O Papa Leão XIV apresentou esta segunda-feira, 25 de maio, no Vaticano, a sua primeira encíclica, intitulada Magnifica Humanitas sobre o tema da “Salvaguarda da Pessoa Humana na Era da Inteligência Artificial”. O documento exorta os governos a abrandarem o desenvolvimento de sistemas de inteligência artificial, alertando que estes disseminam desinformação, privilegiam o conflito e correm o risco de conduzir o mundo por um caminho de guerra sem fim.

A encíclica foi assinada pelo Pontífice a 15 de maio, data escolhida por coincidir com o 135.º aniversário da promulgação da Rerum Novarum do Papa Leão XIII , o documento que em 1891 definiu a posição da Igreja face à Revolução Industrial. O paralelo é deliberado: Leão XIV escolheu o nome papal precisamente porque vê semelhanças entre aquela era de transformação e a actual revolução tecnológica impulsionada pela IA.

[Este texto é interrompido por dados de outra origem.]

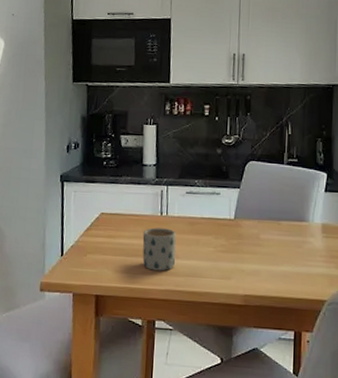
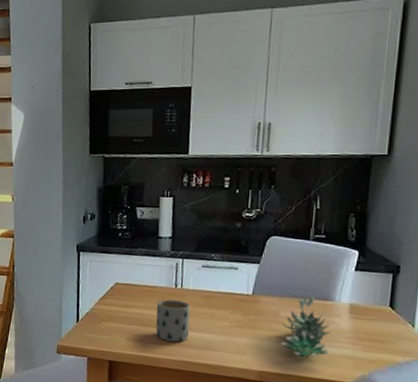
succulent plant: none [262,218,308,278] -> present [281,296,331,357]

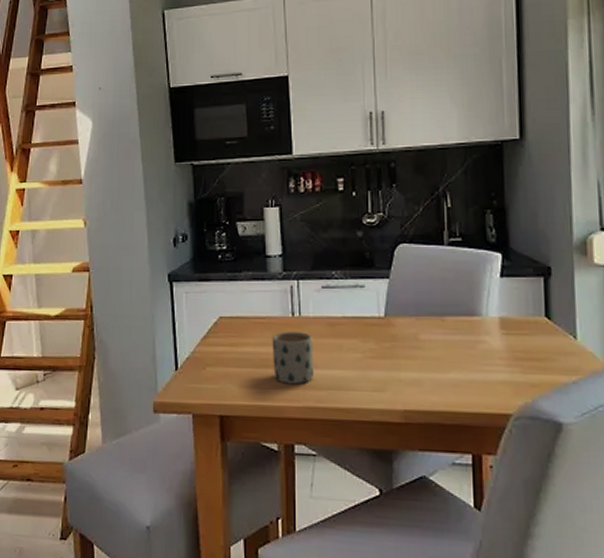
succulent plant: present [281,296,331,357] -> none [422,312,485,388]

Numa carta de 231 páginas dividida em cinco capítulos, o Pontífice nascido em Chicago e formado em matemática elenca as preocupações que ele e o seu antecessor Francisco já haviam levantado relativamente ao impacto da IA na guerra, no emprego, na informação, na saúde mental, nas crianças, nas minorias e nos pobres.

A mensagem central é clara. O Papa pede que se liberte a inteligência artificial “das lógicas que a transformam em instrumento de domínio, exclusão ou morte” e exige o seu “desarmamento”, para que se coloque ao serviço do “bem comum”. A tecnologia, sublinha o documento, não é “uma força antagónica à humanidade” nem “intrinsecamente má”, mas “nunca é neutra, porque assume as características de quem a concebe, financia, regula e utiliza”.

A encíclica parte de uma imagem bíblica para definir o momento histórico: “A magnífica humanidade criada por Deus encontra-se hoje diante de uma escolha decisiva: erguer uma nova torre de Babel ou construir a cidade onde Deus e a humanidade habitam juntos.”

A apresentação do documento no Vaticano contou com a presença de Christopher Olah, cofundador da Anthropic, uma das principais empresas mundiais de desenvolvimento de inteligência artificial.